Information given START

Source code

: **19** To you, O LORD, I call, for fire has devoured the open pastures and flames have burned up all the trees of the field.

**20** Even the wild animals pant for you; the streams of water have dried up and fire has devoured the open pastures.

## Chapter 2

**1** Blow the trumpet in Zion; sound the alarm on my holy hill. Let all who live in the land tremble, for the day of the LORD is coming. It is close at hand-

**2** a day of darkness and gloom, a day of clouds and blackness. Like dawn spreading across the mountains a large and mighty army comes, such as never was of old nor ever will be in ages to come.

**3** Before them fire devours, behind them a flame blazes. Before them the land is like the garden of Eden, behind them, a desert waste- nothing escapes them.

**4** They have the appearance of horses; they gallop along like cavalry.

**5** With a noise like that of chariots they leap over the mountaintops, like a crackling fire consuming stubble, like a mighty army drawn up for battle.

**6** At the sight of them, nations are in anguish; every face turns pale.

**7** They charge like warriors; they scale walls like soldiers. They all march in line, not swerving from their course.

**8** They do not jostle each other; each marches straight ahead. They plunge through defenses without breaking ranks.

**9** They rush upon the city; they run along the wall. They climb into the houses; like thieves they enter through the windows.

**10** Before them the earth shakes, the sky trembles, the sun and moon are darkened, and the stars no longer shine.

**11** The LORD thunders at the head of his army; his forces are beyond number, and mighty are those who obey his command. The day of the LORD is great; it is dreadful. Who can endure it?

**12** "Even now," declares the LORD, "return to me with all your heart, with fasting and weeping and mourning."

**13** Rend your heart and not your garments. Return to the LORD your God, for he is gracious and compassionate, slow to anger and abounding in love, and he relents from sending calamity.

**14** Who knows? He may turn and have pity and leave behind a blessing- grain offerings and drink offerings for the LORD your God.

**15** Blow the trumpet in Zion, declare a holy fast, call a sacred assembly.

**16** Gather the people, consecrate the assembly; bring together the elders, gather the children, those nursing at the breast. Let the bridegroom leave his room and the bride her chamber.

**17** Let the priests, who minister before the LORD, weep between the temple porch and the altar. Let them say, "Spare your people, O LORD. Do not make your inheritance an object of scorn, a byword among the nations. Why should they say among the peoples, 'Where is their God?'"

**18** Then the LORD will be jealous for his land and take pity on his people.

Information given END
Information given START

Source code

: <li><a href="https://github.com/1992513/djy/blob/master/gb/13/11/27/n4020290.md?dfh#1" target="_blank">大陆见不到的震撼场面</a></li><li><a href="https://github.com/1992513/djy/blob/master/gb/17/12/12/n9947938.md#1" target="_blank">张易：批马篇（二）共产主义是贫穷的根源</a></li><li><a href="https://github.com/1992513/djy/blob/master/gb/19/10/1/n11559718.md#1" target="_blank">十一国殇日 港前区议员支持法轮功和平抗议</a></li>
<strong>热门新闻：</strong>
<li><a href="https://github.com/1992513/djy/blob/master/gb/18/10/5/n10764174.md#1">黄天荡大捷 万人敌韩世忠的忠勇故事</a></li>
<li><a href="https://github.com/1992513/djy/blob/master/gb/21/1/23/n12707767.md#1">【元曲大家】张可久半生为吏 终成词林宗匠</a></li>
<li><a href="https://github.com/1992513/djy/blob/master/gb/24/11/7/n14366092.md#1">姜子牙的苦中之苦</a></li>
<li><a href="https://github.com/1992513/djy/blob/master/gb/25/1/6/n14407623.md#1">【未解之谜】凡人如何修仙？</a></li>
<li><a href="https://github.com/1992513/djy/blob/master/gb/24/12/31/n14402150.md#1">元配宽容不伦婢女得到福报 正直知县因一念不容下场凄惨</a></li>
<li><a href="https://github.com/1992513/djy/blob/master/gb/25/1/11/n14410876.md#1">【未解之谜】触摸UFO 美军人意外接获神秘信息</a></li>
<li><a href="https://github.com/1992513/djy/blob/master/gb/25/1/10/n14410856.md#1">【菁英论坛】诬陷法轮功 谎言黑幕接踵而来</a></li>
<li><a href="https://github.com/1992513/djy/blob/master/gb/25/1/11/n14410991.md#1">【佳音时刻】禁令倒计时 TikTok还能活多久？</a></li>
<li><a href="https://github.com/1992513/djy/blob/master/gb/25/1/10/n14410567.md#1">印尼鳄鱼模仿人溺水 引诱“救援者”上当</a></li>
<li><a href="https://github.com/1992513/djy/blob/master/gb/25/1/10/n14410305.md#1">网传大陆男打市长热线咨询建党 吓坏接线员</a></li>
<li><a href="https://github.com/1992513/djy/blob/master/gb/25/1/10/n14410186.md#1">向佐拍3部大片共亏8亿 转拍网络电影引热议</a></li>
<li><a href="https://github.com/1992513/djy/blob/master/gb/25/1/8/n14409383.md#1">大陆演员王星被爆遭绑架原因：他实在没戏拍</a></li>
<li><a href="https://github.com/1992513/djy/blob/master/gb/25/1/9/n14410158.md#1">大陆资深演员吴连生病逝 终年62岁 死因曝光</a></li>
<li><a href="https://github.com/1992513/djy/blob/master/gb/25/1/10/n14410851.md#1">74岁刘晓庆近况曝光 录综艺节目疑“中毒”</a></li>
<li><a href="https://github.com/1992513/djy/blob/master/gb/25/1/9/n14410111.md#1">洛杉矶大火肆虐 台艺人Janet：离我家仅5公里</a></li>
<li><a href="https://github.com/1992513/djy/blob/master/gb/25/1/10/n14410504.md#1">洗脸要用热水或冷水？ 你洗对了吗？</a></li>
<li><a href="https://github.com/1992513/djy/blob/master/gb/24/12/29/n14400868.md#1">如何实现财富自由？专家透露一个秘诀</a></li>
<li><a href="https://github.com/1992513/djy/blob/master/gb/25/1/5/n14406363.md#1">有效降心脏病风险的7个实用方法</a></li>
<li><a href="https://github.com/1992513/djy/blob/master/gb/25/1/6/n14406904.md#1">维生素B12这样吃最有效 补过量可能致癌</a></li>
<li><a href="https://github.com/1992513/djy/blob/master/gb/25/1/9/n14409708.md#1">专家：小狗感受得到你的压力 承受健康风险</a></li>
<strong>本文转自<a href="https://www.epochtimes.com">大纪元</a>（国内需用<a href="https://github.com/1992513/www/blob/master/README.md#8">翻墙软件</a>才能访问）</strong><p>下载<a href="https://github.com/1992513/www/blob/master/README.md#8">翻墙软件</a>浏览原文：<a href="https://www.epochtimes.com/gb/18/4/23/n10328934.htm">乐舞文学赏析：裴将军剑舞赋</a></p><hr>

Information given END

▶ [What is expected]: Show each line in the entries above that contains the word "fire".

▶ [Solution for this exercise]:
: **19** To you, O LORD, I call, for fire has devoured the open pastures and flames have burned up all the trees of the field.
**20** Even the wild animals pant for you; the streams of water have dried up and fire has devoured the open pastures.
**3** Before them fire devours, behind them a flame blazes. Before them the land is like the garden of Eden, behind them, a desert waste- nothing escapes them.
**5** With a noise like that of chariots they leap over the mountaintops, like a crackling fire consuming stubble, like a mighty army drawn up for battle.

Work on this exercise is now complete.